Quando eu era mais novo sonhava em entrar para a Scotland Yard, hoje vejo a falta de sabedoria de uma criança, mal terminou o primeiro dia e eu já estou cansado disto:

— Como anda a investigação? — perguntou Phillip antes dele e dos outros meninos sentarem-se à mesa onde eu estava.

— Como você sabe disso?

— O Capitão falou, não é segredo para ninguém! — Jim respondeu.

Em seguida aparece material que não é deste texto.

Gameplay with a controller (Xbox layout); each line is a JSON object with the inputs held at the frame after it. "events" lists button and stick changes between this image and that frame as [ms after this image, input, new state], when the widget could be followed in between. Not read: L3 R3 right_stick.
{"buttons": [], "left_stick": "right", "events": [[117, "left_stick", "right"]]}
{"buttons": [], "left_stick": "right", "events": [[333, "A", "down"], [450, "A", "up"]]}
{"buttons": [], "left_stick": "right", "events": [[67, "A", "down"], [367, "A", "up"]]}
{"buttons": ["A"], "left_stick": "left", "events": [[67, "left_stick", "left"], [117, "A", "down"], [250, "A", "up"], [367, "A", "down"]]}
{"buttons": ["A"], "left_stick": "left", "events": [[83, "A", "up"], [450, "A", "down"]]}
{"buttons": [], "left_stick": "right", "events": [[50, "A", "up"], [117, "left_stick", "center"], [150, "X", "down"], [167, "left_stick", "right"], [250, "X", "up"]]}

Levantei meus olhos e vi que tinham mais pessoas me olhando do que eu gostaria. E nem todos eram olhares amistosos:

— Descobriu algo? — perguntou Bem.

— Nada relevante!

— Gostaria de compartilhar conosco?

— Acredito que não seja adequado... Onde esta Clara?

— Vigiando o morto, como se ele fosse fugir! — zombou Phillip.

— Podemos te ajudar com algo? — perguntou Sam.

— Sim! — uma euforia crescente brilhou nos olhos dos garotos. — Descubram o máximo de informações sobre ele para mim.

— Pode deixar! - disseram em uníssono.

Terminamos o jantar e eu fui o primeiro a me deitar, mas custei a dormir. Sempre que fechava os olhos minha imaginação ilustrava a descrição do corpo feita por Clara. Passei a noite flertando com Hipnos e só consegui dormir pouco antes dos primeiros raios de sol. Um sono que não durou muito:

Senti meu corpo chacoalhar:

— Hey Daniel, acorde, temos a informação que você queria!

Ao abrir olhos, e a primeira imagem que vejo é o rosto sorridente de Phillip:

— Você não podia esperar até que eu acordasse? — falei me levantando da cama.

— Aí não teria graça!

— Okay, o que vocês descobriram?

— Jeremy tinha vinte e dois anos, três deles vivendo aqui. Ele dividia uma das acomodações da terceira classe com seu amigo Isaac.

— Qual o número do quarto?

— G60!

— Ótimo trabalho Phillip, agradeça aos outros por mim.

— Você não vai tomar café da manhã conosco?

— Não, preciso falar com uma pessoa primeiro! — entrei no banheiro.

A porta branca estendia-se inerte na minha frente. Respirei fundo e, com os nós dos dedos bati três vezes na folha de madeira. Ouvi passos se aproximando do outro lado da porta, e então ela se abriu. Ele olhou-me por um momento e em seguida fez sinal para que eu entrasse:

— Eu estava me perguntando quando teria a honra de receber uma visita sua! - disse o Imediato em um tom meio sarcástico antes de fazer sinal para eu me sentasse em uma poltrona.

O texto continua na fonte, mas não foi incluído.